- Requirement: The word "Anda" marks the lines to find; copy every such line from the data below.

- Records:
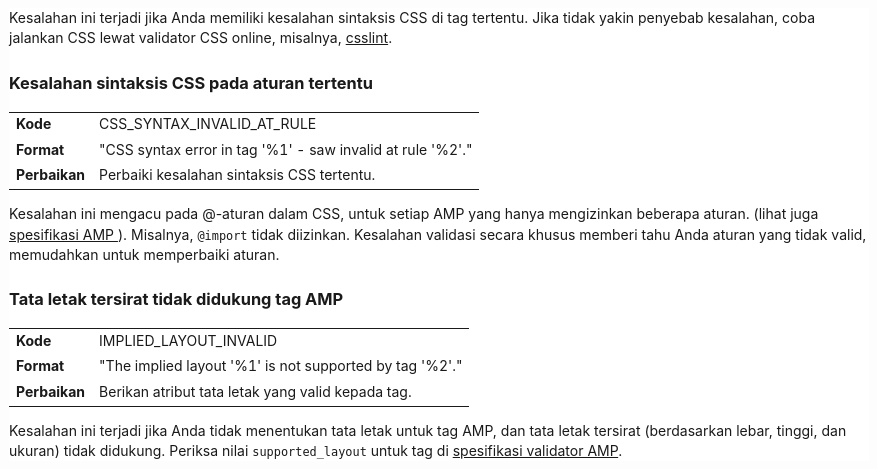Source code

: Kesalahan ini terjadi jika Anda memiliki kesalahan sintaksis CSS
di tag tertentu.
Jika tidak yakin penyebab kesalahan,
coba jalankan CSS
lewat validator CSS online, misalnya,
[csslint](http://csslint.net/).

### Kesalahan sintaksis CSS pada aturan tertentu

<table>
  <tr>
  	<td class="col-thirty"><strong>Kode</strong></td>
  	<td>CSS_SYNTAX_INVALID_AT_RULE</td>
  </tr>
   <tr>
  	<td class="col-thirty"><strong>Format</strong></td>
  	<td>"CSS syntax error in tag '%1' - saw invalid at rule '%2'."</td>
  </tr>
   <tr>
  	<td class="col-thirty"><strong>Perbaikan</strong></td>
  	<td>Perbaiki kesalahan sintaksis CSS tertentu.</td>
  </tr>
</table>

Kesalahan ini mengacu pada @-aturan dalam CSS,
untuk setiap AMP yang hanya mengizinkan beberapa aturan.
(lihat juga [spesifikasi AMP ](/docs/reference/spec.html)).
Misalnya, `@import` tidak diizinkan.
Kesalahan validasi secara khusus
memberi tahu Anda aturan yang tidak valid,
memudahkan untuk memperbaiki aturan.

### Tata letak tersirat tidak didukung tag AMP

<table>
  <tr>
  	<td class="col-thirty"><strong>Kode</strong></td>
  	<td>IMPLIED_LAYOUT_INVALID</td>
  </tr>
   <tr>
  	<td class="col-thirty"><strong>Format</strong></td>
  	<td>"The implied layout '%1' is not supported by tag '%2'."</td>
  </tr>
   <tr>
  	<td class="col-thirty"><strong>Perbaikan</strong></td>
  	<td>Berikan atribut tata letak yang valid kepada tag.</td>
  </tr>
</table>

Kesalahan ini terjadi jika Anda tidak menentukan tata letak untuk tag AMP,
dan tata letak tersirat (berdasarkan lebar, tinggi, dan ukuran) tidak didukung.
Periksa nilai `supported_layout` untuk tag
di [spesifikasi validator AMP](https://github.com/ampproject/amphtml/blob/master/validator/validator-main.protoascii).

- Task solution:
: Kesalahan ini terjadi jika Anda memiliki kesalahan sintaksis CSS
memberi tahu Anda aturan yang tidak valid,
Kesalahan ini terjadi jika Anda tidak menentukan tata letak untuk tag AMP,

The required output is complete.